The Welfare Reform PIT is undertaking a collaborative inquiry exploring how better information and data sharing can improve services and support arrangements for people in Kirkcaldy affected by changes to the social security system. The Stat-Xplore sub-group will feed back the learning and suggestions for what changes can be introduced.
In this blog Hayley Bennett from What Works Scotland, Coryn Barclay (Policy coordinator) and Gary Smith (Partnership analyst) from Fife Council reflect on the learning from this session.
What does the database offer? Hayley Bennett, What Works ScotlandIn recent years reforms to the delivery of social security payments aimed at supporting people of working age have involved the introduction of conditionality rules and a sanctioning regime that removes access to payments if citizens break these rules. (Further information on welfare conditionality can be found here). In practice, 'sanctioning' in this context refers to the decision to remove social security payments from individuals who are considered to have broken the job seeking rules they agree to when they sign up to access out of work benefits. Not all decisions lead to the act of benefit removal; some are clerical errors, some are overturned by internal decision makers at Jobcentre Plus, others are overturned after an appeal. Many individuals cease the relationship with Jobcentre Plus at the start of a the sanctioning process and at this point disappear from the official data register. As such, understanding the sanctioning process and translating the data available into useful knowledge for decision making at the local can be a difficult task.
Understanding the number of individuals who have experienced the sanctioning process and the extent to which this plays a part in the services offered to those out of the labour market is made possible through the DWPs' Stat-Xplore database. There isn’t space to cover the database in detail but in short, it offers a range of tables providing information on the numbers of sanctions based on benefit category (e.g. Jobseeker’s Allowance or Employment Support Allowance), the reasons for a decision, various geographical levels, and a breakdown of whether decisions led to a sanction being implemented (and thus a citizen temporarily losing social security payments).
Once you are familiar with the interface of the Stat Xplore database you can spend hours changing the variables and creating tables to interrogate the insight and trends you may be witnessing at the front-line. Before committing this time and energy the sub-group wanted to have a brief exploration to see if it offers what they might need. Working with this sub-group is the first time I’ve had the opportunity to research and understand first-hand how practitioners are trying to apply the information from this database to improve the lives of those they are trying to support and to help shape service delivery planning. Over the next few months we will produce some insight into how local actors could use this data, and share learning about the process we go through together.
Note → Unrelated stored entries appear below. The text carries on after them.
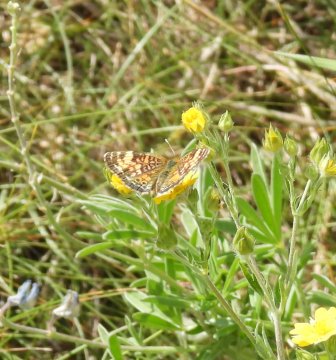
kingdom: Animalia
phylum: Arthropoda
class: Insecta
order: Lepidoptera
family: Nymphalidae
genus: Phyciodes
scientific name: Phyciodes tharos
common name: Northern Crescent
How low can you go? Coryn Barclay, Policy Coordinator, Fife CouncilMy first thought with any new data source is ‘What level can I take this down to in order to get information that is meaningful at a local neighbourhood level?’
It is possible to pull data out at Datazone (areas of around 700 to 1,000 people, and the building block of Scottish Neighbourhood Statistics) or Interzones (areas with a population of around 2,500- 4,000 people that represent a good way of looking at natural neighbourhoods within large towns). However, it is likely that at the lowest level available there will be gaps in what you are able to draw out of the system.
There’s also a question of developing sufficient familiarity with the data to know what you can and can’t do with it. This doesn’t happen overnight, but comes from exploring the data, reading associated notes, asking colleagues who have knowledge of DWP systems, reading reports, and asking questions of experts, such as Do benefit sanctions help people get back in to work? and Are there any geographic patterns in levels of sanctions? As Hayley has used StatXplore before, she was able to shine light on both the potential and the limitations of the data, and highlight some useful features of the data tool.
There’s more of a time lag than expected with sanctions data (latest available data is June 2015), and data is not updated that often (at most twice a year). The aspiration of being able to have a timely download of information on a monthly basis falls at the first hurdle.
There is scope however to use the data in the system to undertake some contextual analysis, explore and identify issues, and use this to confirm or challenge what people think they know about benefit sanctions in Fife, and in particular neighbourhoods of Fife.
We can do this through a phased approach to what data is available for Fife, for Kirkcaldy (the focus area for collaborative action research), for different neighbourhoods, and where possible, explore how different groups of people are affected by benefit sanctions. This can be used to inform local discussions, create a shared understanding of the data around benefit sanctions, and identify areas where action may be needed.
Gary Smith, Partnership analyst, Fife CouncilI was keen to explore this system and see the range of data that was available, and how it could help inform the future work of our PIT group. Much of the information I had previously gathered about sanctions was anecdotal, and I was interested in whether the available data supported this, particularly in a local (Kirkcaldy) context.
The range of data available for analysis suggests that there are a number of opportunities to explore and identify issues relating to sanction data, including how different groups of people are affected by sanctions. The opportunity to compare data across areas of Kirkcaldy, and then place this within a Fife and Scottish context, may help illustrate local variations and identify areas for further action.
While there appear to be some questions over the completeness of data available and the frequency with which it is updated, the system appears to offer the user a variety of ways in which to interpret, analyse and compare data, all of which will hopefully be of great use going forward in providing direction and context to the work of the Welfare PIT group.